So both the continental drift and plate tectonics theories allow Earth's size to have remained relatively unchanged since its creation.
As far-fetched as the proposed mechanisms behind both these theories may have seemed to some, they gained a new lease of life through the work of seismologists Kiyoo Wadati (1902-95) at the Japan Meteorological Agency and Hugo Benioff (1899-1968) at the California Institute of Technology.
After conducting research independently in the 1930s on deep seismic activity, they theorized the existence of what came to be known as Wadati-Benioff Zones. In these zones, they maintained that tectonic instability appeared to be the result of one piece of crust being pushed — or "subducted," as they termed it — under another.
Armed with this new perspective, advocates of both continental drift and plate tectonics theories could now explain the relatively young age of the crusts forming oceanic floors as being the result of subduction.
From there it was but a short step to hypothesize that older basaltic crust underlying the oceans was either being swallowed by oceanic trenches or pushed beneath another plate, Wadati-Benioff style — and then "recycled" back through the magma to the oceanic rifts in a fashion resembling a conveyor belt.
But to cover all the bases in cases where neither of the above are happening, Plate Tectonics Theory allows for denser but thinner oceanic crust 8 km to 10 km thick to somehow be part of the same plate as the ancient, granite continental land masses up to 100 km thick. And, on some of the theory's delineated borders, such as that between the African and Eurasian plates, it's even OK for no tectonic markings to appear at all.
In short, it does seem the theory appears to make exceptions to fit each situation.
Back in Australia, meanwhile, Carey had initially supported the Theory of Continental Drift and set out to prove it. But his search for answers only led to more questions. Finally, inspired by Hilgenberg's work in Germany, and a growing list of similarities found in geological structures now separated by oceans, he eventually became a foremost advocate of Growing Earth Theory.
But Carey was far from alone in his scientific stance. Among his contemporaries was East German engineer Klaus Vogel, who in 1977 recreated a smaller pancontinental globe without oceans inside a transparent globe of the Earth as it now is, and Dr. Ken Perry of Wyoming, whose computer models corroborated expansion tectonics with geometrical precision. Carey's downfall, though, was that — like Wegener in the early 20th century — he was not a physicist and so could not propose a mechanism that might cause what the geological record was telling him had happened. Then when subduction reared its head, Earth no longer had a need to be growing.

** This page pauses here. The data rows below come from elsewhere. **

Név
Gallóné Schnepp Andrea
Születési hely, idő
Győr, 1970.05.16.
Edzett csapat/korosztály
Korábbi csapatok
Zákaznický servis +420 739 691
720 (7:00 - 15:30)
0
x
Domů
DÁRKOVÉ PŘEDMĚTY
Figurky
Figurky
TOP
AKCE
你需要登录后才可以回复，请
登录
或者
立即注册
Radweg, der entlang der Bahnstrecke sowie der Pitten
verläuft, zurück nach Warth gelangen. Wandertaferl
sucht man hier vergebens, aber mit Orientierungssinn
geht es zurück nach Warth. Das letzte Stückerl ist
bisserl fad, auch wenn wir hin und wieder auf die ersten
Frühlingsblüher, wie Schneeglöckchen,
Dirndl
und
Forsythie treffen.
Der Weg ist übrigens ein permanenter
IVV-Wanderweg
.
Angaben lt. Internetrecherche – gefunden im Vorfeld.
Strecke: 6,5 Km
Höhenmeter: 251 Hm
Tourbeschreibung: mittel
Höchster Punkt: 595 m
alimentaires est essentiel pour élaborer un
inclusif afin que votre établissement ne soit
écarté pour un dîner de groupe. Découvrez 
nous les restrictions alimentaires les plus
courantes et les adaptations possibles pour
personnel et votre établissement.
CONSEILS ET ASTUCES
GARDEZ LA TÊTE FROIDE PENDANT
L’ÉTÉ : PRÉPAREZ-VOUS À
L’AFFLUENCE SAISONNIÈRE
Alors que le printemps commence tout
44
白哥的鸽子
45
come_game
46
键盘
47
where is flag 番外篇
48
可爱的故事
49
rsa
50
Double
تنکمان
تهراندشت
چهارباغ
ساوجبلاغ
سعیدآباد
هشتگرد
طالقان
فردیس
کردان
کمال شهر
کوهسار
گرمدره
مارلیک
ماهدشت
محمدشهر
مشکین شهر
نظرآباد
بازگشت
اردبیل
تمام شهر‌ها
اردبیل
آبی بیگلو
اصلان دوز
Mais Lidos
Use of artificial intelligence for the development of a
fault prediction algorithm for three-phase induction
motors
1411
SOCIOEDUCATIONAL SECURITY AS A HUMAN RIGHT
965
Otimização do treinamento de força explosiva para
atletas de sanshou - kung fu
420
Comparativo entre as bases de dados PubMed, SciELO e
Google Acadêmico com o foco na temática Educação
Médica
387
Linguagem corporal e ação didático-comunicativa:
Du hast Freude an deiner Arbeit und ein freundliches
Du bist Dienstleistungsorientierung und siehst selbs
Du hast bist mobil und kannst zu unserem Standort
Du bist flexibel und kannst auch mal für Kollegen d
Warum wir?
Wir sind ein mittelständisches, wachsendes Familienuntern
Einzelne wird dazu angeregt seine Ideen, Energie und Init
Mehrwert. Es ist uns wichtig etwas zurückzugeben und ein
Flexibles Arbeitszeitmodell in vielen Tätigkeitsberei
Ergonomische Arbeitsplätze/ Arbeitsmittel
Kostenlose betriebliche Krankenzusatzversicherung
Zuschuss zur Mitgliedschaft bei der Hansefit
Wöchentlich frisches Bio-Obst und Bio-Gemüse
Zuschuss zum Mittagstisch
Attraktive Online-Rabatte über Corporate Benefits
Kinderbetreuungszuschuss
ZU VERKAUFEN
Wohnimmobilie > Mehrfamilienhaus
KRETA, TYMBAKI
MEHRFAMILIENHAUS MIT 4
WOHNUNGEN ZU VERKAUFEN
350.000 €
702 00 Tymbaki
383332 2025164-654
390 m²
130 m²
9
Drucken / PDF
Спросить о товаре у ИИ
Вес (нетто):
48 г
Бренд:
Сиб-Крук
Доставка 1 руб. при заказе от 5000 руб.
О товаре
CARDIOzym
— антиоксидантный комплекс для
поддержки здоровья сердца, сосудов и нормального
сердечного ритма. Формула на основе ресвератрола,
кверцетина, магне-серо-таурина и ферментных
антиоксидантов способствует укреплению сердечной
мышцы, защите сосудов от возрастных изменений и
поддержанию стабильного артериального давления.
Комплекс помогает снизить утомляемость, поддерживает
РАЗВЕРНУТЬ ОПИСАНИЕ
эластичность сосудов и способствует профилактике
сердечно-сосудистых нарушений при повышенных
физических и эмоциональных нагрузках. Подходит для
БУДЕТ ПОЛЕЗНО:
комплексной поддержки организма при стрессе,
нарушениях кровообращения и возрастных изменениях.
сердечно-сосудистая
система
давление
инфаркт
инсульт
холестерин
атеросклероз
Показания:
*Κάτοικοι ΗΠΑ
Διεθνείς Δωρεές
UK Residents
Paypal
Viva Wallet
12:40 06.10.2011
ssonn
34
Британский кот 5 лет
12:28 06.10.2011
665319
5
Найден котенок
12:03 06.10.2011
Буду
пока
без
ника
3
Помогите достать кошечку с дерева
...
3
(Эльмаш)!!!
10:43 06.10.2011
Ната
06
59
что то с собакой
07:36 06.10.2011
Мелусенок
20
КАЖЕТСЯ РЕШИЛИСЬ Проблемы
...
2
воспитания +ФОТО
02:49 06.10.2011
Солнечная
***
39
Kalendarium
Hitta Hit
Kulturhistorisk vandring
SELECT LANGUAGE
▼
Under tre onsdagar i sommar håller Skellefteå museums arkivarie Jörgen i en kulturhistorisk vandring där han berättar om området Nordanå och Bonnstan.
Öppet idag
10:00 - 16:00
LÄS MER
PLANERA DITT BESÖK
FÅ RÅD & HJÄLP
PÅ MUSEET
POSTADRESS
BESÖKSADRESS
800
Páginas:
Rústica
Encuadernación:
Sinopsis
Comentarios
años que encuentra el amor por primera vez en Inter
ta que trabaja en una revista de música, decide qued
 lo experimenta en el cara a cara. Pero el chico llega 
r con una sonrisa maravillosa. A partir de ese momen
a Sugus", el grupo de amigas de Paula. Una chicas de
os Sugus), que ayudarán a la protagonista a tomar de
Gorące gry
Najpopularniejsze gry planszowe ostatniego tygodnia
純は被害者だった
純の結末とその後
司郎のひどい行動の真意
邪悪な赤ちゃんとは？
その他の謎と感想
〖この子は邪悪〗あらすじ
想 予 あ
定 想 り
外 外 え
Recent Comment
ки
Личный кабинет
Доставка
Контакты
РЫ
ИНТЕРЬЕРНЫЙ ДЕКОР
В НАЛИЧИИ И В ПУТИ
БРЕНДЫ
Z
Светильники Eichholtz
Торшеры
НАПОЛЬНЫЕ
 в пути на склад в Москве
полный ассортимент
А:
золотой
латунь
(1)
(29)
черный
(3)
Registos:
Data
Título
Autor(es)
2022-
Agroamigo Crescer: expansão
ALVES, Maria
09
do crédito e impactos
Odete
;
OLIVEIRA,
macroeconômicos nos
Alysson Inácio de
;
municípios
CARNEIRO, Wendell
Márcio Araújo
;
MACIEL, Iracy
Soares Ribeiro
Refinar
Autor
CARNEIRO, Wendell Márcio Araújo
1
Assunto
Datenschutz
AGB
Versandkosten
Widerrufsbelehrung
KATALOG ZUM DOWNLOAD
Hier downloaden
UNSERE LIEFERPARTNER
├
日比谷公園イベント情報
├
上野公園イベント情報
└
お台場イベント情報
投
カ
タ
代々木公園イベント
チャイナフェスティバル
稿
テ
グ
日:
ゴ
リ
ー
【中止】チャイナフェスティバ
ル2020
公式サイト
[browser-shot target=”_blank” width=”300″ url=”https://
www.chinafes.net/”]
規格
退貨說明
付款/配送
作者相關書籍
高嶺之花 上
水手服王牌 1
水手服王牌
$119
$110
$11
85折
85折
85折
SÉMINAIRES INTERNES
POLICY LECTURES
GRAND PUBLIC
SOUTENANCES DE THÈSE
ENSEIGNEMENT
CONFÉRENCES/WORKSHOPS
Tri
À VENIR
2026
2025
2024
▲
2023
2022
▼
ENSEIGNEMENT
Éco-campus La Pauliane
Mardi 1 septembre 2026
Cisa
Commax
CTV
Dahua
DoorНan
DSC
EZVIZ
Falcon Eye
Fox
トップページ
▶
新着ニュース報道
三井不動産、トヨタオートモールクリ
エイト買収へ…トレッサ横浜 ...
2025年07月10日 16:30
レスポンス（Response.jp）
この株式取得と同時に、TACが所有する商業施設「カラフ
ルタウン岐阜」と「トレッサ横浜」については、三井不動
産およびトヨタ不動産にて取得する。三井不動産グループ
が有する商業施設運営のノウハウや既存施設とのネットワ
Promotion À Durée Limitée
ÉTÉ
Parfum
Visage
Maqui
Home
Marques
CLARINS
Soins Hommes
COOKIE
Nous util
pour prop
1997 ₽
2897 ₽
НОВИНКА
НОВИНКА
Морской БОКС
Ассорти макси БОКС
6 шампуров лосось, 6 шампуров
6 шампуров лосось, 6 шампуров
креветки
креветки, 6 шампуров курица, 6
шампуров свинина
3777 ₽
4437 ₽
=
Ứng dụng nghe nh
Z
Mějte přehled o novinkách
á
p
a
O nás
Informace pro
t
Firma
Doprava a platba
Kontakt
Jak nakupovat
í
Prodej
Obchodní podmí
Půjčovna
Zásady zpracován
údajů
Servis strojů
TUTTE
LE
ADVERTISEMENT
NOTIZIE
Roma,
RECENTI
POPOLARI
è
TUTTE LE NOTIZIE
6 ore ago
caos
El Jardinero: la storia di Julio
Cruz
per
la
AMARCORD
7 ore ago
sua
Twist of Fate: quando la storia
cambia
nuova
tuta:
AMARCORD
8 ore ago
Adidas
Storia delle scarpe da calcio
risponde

In late 1993, Carey symbolically handed off the baton in a letter to Australian geologist James Maxlow, whose draft manuscript on Growing Earth Theory, Carey said, "would satisfy the most hostile examiner."
That hasn't exactly been the case, but Maxlow has remained an active force, disseminating research findings and various compelling evidence through books, papers and seminars in the face of continuing disdain — based on precious little scientific evidence — from mainstream scientists.
Undeterred, Maxlow continues to maintain that the difference between Growing Earth Theory and Plate Tectonics Theory simply boils down to whether or not the presumed need for a constant Earth-radius premise is true or false.
"The problem that mainstream geology imagines is that expansion tectonics is a threat to their career, research programs, reputation, or at the very least a threat to their intelligence," said Maxlow by e-mail.
"An expanding Earth is perceived by mainstream literature as having been proven wrong, so why should they bother."
Whether that's entirely the case or not, what certainly seems to be true is that rather than being pursued by the entire scientific community in a dedicated spirit of inquiry, research into how the Earth came to be the way it is now is tainted instead by dedications to dogma, whatever the exciting results of new research.